- EXERCISE DESCRIPTION:
Copy the lines below verbatim. Begin with the first and end with the line containing "### Performance Monitoring".

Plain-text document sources
========================================
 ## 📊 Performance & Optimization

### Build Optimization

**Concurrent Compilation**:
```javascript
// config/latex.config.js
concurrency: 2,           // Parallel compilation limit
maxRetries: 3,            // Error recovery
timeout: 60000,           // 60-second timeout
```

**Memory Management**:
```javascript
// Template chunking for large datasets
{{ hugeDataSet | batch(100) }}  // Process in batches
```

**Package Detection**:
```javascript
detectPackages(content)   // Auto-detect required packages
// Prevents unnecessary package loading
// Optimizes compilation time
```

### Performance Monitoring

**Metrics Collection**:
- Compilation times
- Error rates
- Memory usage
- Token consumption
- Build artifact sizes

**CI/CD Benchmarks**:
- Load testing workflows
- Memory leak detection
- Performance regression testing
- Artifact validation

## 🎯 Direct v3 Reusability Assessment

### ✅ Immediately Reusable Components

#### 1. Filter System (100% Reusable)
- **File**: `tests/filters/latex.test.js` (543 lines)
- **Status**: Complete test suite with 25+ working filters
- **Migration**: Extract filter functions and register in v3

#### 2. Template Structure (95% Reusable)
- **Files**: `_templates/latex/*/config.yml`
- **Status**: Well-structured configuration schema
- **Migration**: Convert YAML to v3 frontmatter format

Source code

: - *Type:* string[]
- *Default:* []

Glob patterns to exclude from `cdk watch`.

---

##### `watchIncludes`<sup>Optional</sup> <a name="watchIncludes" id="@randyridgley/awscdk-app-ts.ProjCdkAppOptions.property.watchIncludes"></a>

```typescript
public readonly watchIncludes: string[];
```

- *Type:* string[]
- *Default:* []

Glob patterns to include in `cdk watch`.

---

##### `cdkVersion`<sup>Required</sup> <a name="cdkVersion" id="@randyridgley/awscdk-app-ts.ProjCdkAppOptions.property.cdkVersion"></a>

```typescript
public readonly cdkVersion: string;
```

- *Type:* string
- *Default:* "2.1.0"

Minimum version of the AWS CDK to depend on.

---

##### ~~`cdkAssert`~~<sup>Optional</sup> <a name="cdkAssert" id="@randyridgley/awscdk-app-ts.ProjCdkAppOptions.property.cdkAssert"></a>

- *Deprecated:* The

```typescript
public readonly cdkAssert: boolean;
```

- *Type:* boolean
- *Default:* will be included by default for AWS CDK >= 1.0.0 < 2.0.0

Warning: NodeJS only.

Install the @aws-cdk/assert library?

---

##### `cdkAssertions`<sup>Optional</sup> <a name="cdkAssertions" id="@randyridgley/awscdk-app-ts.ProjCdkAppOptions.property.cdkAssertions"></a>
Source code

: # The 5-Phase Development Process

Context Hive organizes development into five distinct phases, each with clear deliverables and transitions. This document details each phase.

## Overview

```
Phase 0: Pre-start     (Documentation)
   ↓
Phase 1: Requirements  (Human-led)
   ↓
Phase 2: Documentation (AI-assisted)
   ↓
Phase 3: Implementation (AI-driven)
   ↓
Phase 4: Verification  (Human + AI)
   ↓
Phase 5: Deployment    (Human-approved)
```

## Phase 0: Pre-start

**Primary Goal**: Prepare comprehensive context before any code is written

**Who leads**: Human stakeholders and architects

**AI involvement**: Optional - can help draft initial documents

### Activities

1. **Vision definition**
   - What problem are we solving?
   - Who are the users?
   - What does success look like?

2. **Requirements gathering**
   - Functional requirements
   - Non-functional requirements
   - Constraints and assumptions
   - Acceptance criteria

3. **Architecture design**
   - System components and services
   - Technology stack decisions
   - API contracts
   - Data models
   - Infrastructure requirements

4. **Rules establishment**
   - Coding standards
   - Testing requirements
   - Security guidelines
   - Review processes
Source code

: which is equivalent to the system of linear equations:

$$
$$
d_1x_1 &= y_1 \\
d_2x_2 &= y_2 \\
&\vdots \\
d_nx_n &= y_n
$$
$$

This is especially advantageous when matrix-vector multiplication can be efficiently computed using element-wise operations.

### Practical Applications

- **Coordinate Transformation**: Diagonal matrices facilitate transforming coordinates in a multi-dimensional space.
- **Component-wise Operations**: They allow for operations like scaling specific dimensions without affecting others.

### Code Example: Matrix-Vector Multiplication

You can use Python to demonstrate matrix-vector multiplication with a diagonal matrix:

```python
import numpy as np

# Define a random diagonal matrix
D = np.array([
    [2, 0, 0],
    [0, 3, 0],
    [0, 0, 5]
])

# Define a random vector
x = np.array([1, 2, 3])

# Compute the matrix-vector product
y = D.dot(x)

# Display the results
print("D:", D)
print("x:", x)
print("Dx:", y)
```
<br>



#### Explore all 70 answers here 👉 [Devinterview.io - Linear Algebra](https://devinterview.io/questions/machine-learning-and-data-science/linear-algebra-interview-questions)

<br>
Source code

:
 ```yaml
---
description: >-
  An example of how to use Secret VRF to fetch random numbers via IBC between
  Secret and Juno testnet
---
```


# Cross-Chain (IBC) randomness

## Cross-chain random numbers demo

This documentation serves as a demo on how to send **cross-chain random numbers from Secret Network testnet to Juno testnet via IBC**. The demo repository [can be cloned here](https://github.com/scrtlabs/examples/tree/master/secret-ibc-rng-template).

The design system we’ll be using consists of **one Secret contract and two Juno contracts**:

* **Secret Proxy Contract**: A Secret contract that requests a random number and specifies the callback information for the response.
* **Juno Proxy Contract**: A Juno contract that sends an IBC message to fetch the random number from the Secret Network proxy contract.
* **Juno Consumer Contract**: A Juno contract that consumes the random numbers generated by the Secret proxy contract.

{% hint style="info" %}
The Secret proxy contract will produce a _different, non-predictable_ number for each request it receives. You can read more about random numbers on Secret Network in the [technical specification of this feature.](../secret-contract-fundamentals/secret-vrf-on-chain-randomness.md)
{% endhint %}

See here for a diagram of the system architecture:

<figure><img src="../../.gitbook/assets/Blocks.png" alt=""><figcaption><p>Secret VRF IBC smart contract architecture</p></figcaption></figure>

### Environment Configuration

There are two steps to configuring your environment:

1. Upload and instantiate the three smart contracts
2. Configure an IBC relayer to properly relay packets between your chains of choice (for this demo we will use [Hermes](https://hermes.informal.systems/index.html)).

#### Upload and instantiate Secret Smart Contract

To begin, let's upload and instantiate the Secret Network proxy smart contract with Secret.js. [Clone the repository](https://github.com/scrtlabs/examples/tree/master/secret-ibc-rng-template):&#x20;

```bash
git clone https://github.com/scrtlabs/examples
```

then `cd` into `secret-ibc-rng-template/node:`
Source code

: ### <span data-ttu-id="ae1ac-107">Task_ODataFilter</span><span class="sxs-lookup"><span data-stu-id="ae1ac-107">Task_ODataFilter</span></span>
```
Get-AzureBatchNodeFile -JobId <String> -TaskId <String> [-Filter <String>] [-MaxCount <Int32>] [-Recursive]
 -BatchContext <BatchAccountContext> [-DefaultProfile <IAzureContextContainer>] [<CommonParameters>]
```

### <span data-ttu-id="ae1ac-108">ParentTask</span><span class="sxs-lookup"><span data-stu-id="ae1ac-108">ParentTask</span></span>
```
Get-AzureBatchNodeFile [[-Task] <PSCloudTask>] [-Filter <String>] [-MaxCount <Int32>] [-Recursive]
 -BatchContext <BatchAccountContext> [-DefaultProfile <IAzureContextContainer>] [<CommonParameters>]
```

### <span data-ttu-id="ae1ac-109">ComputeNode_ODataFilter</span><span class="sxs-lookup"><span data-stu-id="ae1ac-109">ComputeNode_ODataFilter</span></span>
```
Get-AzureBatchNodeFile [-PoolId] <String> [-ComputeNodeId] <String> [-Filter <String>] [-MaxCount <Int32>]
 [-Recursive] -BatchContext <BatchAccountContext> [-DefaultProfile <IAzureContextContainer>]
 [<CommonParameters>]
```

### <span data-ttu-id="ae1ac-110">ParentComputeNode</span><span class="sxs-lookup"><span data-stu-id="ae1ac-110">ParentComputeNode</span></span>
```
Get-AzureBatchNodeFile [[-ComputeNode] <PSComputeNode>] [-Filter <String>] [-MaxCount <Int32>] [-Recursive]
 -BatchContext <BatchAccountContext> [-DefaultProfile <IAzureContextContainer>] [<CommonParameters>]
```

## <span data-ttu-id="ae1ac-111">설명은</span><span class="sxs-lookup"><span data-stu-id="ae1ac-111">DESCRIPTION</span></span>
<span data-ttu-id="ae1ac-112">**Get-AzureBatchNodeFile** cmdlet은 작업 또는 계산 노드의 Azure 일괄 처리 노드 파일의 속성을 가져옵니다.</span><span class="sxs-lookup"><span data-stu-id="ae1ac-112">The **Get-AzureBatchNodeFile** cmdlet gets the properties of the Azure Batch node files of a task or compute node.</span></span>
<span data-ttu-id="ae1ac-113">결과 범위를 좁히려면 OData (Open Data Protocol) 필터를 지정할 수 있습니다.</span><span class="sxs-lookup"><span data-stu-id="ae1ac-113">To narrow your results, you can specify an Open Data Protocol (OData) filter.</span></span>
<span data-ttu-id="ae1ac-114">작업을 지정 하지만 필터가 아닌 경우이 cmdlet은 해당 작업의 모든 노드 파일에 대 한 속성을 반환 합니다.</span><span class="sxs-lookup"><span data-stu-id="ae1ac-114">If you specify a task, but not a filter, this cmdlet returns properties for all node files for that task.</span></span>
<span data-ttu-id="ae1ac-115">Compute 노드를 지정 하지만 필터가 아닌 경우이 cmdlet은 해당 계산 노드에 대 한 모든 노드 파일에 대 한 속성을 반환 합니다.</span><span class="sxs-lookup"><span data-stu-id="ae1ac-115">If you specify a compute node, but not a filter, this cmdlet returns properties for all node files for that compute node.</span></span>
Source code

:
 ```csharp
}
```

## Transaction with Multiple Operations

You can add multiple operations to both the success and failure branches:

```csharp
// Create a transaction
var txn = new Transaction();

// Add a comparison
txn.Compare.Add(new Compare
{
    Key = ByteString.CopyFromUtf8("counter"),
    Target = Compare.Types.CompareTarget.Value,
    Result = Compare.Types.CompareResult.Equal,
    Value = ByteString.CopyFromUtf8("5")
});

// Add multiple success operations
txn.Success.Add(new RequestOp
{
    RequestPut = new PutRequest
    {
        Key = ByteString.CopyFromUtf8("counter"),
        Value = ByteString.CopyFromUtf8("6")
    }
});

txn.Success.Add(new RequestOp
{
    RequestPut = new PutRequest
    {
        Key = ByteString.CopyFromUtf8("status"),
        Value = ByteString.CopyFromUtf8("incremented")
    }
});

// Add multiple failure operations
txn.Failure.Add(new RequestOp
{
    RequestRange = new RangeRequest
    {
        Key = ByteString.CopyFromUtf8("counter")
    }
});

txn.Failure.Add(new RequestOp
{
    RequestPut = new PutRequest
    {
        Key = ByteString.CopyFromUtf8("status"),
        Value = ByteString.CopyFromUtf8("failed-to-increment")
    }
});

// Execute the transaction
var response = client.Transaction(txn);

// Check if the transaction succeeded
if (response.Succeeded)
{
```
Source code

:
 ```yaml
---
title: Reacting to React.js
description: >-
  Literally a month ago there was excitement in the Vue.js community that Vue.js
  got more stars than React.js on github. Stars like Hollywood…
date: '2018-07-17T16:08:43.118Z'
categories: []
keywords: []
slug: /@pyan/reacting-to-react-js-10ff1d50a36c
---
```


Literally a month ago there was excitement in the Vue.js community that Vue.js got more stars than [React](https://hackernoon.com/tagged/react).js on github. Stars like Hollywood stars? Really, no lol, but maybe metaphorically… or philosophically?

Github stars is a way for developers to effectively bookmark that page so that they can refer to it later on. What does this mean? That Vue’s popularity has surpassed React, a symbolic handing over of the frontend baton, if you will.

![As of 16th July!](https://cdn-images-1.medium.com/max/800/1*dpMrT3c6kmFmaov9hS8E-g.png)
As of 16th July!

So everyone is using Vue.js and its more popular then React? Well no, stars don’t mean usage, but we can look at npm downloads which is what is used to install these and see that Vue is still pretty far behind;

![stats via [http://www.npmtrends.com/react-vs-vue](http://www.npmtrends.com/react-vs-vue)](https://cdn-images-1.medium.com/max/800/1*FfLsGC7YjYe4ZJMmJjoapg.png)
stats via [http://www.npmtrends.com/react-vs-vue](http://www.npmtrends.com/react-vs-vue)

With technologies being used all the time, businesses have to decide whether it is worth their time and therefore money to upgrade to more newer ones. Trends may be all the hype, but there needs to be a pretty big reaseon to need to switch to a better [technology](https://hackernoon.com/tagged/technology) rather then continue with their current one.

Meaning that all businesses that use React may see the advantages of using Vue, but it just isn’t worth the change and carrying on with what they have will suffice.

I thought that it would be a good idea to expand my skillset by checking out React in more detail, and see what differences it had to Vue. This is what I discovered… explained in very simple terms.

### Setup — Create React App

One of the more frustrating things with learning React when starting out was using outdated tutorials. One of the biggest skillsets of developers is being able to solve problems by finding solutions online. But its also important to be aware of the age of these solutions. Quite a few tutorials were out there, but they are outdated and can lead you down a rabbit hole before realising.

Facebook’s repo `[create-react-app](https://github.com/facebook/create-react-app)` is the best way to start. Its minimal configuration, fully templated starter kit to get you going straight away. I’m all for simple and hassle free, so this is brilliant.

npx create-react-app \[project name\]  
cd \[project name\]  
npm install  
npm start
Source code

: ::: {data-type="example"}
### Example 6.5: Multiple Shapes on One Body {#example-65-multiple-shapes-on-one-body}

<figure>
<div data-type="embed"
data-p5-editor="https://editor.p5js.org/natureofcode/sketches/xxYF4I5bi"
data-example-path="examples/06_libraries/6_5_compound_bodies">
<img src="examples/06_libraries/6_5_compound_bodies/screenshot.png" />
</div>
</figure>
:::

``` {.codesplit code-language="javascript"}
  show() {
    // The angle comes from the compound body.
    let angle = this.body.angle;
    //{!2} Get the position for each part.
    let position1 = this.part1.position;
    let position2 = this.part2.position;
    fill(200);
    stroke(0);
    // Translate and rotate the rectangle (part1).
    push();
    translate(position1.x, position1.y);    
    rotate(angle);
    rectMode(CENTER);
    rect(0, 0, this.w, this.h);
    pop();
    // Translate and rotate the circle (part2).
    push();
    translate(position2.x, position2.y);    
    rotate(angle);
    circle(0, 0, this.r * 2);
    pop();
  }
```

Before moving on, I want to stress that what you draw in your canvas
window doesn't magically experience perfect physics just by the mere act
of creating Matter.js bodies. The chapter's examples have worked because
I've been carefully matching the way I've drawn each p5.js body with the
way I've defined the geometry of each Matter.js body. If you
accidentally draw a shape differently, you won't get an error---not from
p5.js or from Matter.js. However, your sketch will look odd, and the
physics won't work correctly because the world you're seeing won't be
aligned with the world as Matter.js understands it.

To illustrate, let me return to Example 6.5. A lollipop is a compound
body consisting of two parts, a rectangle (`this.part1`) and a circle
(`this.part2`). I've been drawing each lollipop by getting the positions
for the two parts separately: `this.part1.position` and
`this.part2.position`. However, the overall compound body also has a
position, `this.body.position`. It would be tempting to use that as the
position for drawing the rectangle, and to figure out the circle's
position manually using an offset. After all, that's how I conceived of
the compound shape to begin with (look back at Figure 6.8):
========================================
- TASK RESULT:
 ## 📊 Performance & Optimization

### Build Optimization

**Concurrent Compilation**:
```javascript
// config/latex.config.js
concurrency: 2,           // Parallel compilation limit
maxRetries: 3,            // Error recovery
timeout: 60000,           // 60-second timeout
```

**Memory Management**:
```javascript
// Template chunking for large datasets
{{ hugeDataSet | batch(100) }}  // Process in batches
```

**Package Detection**:
```javascript
detectPackages(content)   // Auto-detect required packages
// Prevents unnecessary package loading
// Optimizes compilation time
```

### Performance Monitoring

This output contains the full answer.